Philippe Fretz, la belle inquiétude de la peinture

A Genève, le peintre fait le portrait de l’endroit où il travaille et de la vie qui va avec

Chaque fois qu’il s’installait dans un nouvel atelier, Picasso peignait un tableau de ce qu’il voyait par la fenêtre. Puis il s’en détournait pour ne s’occuper que de peinture, de l’intérieur, de ses objets, de ses modèles, du peu qu’est la vie du peintre en dehors de la peinture. Une fois, à la fin des années 1950, lorsqu’il exécutait sa série à partir des «Ménines» de Velasquez, il a représenté l’intérieur de son atelier comme s’il en faisait le tour.

Le Genevois Philippe Fretz, la quarantaine, a son atelier dans une usine désaffectée qu’il partage avec de nombreux artistes – il préside leur association.
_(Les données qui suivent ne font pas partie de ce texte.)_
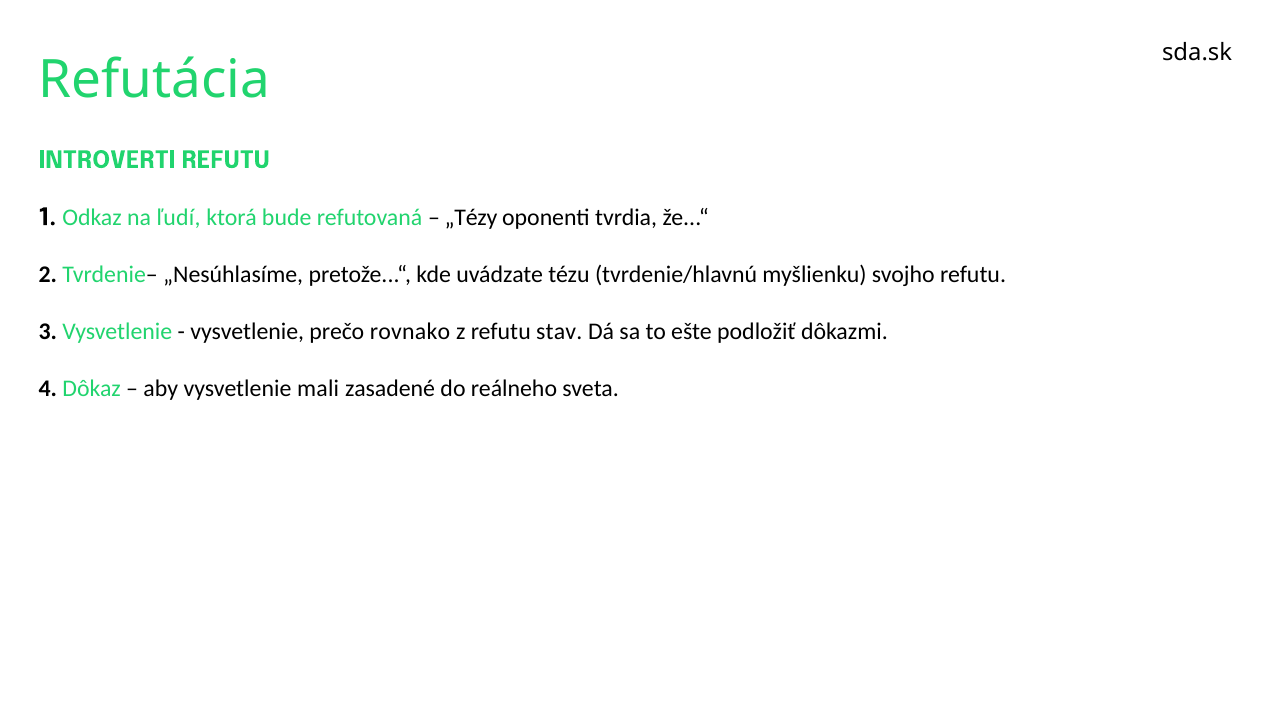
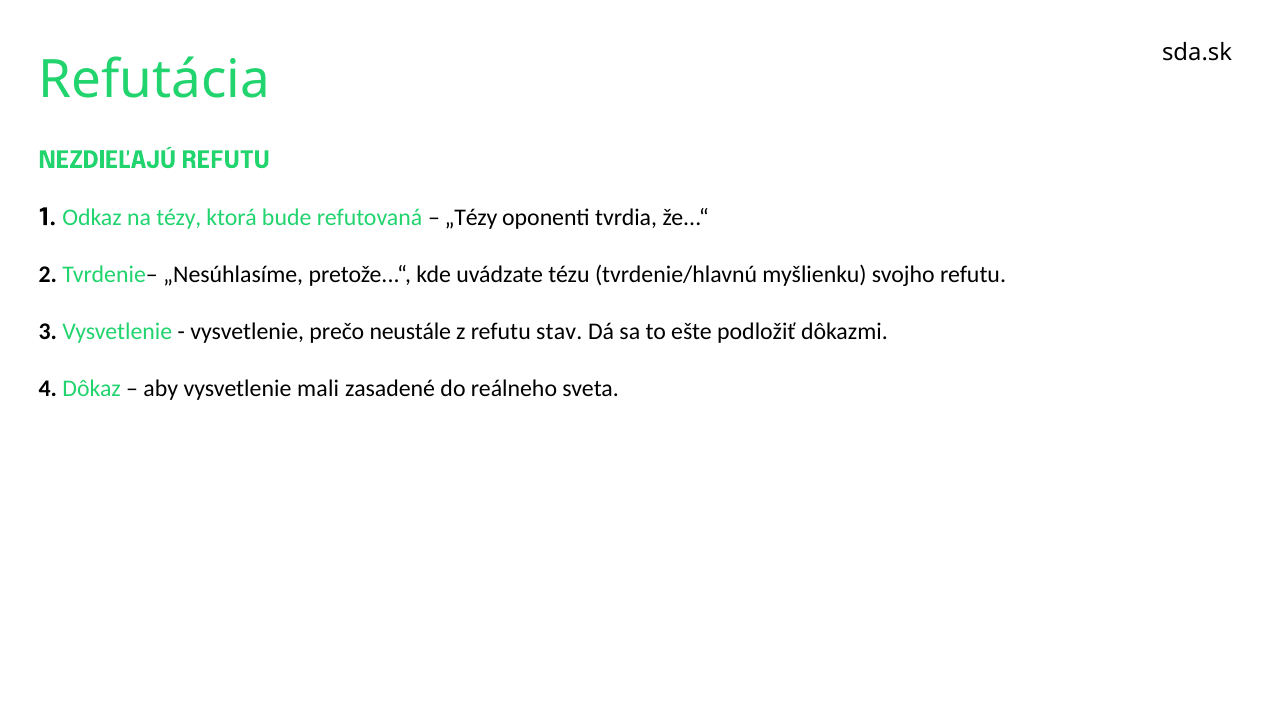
INTROVERTI: INTROVERTI -> NEZDIEĽAJÚ
ľudí: ľudí -> tézy
rovnako: rovnako -> neustále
Même si ces artistes n’ont pas tous l’envergure d’un Picasso et même s’il est impossible de savoir ce qu’ils vont devenir, le mystère de l’atelier reste entier, ce qui s’y passe quelle qu’en soit l’importance, la vie qui l’entoure quelle qu’en soit la réussite, les amis, les amours, les enfants… Que devient-on quand on passe l’essentiel de son temps dans cet enclos? Que deviennent les autres? Où est le monde, le vrai monde?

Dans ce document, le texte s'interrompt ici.